An alternative to jq is to use dataformat. However, at this time dataformat cannot process the json emitted by datasets summary command. It can only process the json-lines report files produced by datasets download command.

To use dataformat in this situation:

## first download a dehydrated package as we are interested in only the data-report
datasets download genome taxon "Bacteroides" --reference --dehydrated
## then use dataformat to extract fields of interest
dataformat tsv genome --package ncbi_dataset.zip --fields assminfo-accession,tax-id,organism-name

ADD COMMENT • link 3.4 years ago by vkkodali_ncbi ★ 3.8k

0

Entering edit mode

Isn't dataformatsupposed to be used for parsing the Json file? What would the comparable command there?

ADD REPLY • link 3.4 years ago by GenoMax 151k

0

Entering edit mode

dataformat excel genome --inputfile Bacteroides/ncbi_dataset/data/assembly_data_report.jsonl --fields organism-name,tax-id,assminfo-refseq-assm-accession -o ./lists/Bacteriodes.xlsx

Input file needs to be .jsonl or dataformat will not be able to parse it

ADD REPLY • link 3.4 years ago by katieostrouchov ▴ 30

0

Entering edit mode

The jq text worked!

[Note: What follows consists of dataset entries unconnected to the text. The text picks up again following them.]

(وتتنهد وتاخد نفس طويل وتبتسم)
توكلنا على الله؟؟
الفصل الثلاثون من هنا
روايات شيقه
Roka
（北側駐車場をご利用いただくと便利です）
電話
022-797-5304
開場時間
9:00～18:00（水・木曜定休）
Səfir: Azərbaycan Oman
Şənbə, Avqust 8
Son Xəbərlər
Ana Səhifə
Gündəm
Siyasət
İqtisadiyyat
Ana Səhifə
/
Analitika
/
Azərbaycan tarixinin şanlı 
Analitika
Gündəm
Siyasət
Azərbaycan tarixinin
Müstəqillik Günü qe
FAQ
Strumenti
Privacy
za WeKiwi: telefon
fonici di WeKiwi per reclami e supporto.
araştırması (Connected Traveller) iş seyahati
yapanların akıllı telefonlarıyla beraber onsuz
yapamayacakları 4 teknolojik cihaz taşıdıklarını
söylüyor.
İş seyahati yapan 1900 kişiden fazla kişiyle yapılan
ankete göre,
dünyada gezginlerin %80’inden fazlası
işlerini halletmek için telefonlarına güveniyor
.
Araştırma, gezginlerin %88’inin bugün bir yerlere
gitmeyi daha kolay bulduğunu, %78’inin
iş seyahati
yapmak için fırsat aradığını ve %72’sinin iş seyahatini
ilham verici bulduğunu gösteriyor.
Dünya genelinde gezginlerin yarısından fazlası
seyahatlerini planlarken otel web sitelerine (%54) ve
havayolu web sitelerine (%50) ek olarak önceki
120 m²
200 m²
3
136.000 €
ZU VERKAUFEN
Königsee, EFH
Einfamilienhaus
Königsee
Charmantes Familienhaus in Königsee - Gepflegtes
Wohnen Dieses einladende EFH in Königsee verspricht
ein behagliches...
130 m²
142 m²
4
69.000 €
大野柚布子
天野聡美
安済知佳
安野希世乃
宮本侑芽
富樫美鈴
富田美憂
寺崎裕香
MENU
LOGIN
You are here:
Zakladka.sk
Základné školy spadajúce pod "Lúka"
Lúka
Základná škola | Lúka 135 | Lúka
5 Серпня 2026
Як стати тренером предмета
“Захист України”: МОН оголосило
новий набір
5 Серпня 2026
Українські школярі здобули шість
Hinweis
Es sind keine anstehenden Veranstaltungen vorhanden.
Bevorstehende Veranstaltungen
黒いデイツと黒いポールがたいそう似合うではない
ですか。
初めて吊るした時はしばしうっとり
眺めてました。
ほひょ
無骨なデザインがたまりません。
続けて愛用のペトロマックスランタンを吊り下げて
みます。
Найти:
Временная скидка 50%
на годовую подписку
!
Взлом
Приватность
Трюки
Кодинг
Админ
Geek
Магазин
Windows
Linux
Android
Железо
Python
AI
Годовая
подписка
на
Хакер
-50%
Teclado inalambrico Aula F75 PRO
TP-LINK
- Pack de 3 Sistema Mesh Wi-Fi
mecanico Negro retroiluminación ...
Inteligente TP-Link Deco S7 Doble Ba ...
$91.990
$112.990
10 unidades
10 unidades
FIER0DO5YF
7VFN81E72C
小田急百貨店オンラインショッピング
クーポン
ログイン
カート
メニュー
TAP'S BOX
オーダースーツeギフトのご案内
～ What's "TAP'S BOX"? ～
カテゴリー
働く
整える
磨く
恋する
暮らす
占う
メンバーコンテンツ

Thank you for your prompt response.

Checking only the json file using datasets summary reduced the directory size by about half when compared to using datasets download for the dehydrated protein.faa files for Bacteroides with roughly 50 references. Though it may be slightly larger in size, I do like that it is quite easy to rehydrate to obtain the fasta files after examination of the potential contents using dataformat.